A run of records
***

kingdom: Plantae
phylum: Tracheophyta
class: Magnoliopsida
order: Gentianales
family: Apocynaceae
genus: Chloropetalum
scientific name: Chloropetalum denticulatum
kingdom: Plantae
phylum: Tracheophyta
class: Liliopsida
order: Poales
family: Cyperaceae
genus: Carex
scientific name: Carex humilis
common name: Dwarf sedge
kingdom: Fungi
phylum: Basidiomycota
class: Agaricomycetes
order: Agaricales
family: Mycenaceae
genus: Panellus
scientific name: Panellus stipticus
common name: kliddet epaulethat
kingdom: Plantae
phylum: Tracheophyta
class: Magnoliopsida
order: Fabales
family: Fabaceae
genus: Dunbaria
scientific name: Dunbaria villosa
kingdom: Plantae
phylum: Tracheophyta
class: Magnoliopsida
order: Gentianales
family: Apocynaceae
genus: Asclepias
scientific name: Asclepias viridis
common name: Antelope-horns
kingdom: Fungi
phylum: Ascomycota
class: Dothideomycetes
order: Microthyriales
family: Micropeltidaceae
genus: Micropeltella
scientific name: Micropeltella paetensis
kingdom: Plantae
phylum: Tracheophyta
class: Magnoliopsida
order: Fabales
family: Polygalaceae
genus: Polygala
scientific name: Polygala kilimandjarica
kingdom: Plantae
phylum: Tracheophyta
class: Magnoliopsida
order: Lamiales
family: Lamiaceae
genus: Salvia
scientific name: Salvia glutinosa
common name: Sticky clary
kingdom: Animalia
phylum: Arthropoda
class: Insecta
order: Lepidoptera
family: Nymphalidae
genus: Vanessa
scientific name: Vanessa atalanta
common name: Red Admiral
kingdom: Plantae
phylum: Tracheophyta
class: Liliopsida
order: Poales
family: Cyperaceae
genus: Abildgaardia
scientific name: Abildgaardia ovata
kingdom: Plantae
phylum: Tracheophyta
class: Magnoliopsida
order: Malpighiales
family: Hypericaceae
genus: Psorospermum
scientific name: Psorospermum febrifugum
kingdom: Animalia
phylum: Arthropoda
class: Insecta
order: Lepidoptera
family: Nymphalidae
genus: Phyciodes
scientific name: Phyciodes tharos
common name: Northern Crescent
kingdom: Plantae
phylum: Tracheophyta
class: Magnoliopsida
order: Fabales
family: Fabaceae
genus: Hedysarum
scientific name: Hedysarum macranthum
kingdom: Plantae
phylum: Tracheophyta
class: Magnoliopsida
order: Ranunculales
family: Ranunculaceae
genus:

***

Please retype the rows from the line holding "family: Polygalaceae" through the last line of the rows, both ends included.

TASK RESULT:
family: Polygalaceae
genus: Polygala
scientific name: Polygala kilimandjarica
kingdom: Plantae
phylum: Tracheophyta
class: Magnoliopsida
order: Lamiales
family: Lamiaceae
genus: Salvia
scientific name: Salvia glutinosa
common name: Sticky clary
kingdom: Animalia
phylum: Arthropoda
class: Insecta
order: Lepidoptera
family: Nymphalidae
genus: Vanessa
scientific name: Vanessa atalanta
common name: Red Admiral
kingdom: Plantae
phylum: Tracheophyta
class: Liliopsida
order: Poales
family: Cyperaceae
genus: Abildgaardia
scientific name: Abildgaardia ovata
kingdom: Plantae
phylum: Tracheophyta
class: Magnoliopsida
order: Malpighiales
family: Hypericaceae
genus: Psorospermum
scientific name: Psorospermum febrifugum
kingdom: Animalia
phylum: Arthropoda
class: Insecta
order: Lepidoptera
family: Nymphalidae
genus: Phyciodes
scientific name: Phyciodes tharos
common name: Northern Crescent
kingdom: Plantae
phylum: Tracheophyta
class: Magnoliopsida
order: Fabales
family: Fabaceae
genus: Hedysarum
scientific name: Hedysarum macranthum
kingdom: Plantae
phylum: Tracheophyta
class: Magnoliopsida
order: Ranunculales
family: Ranunculaceae
genus:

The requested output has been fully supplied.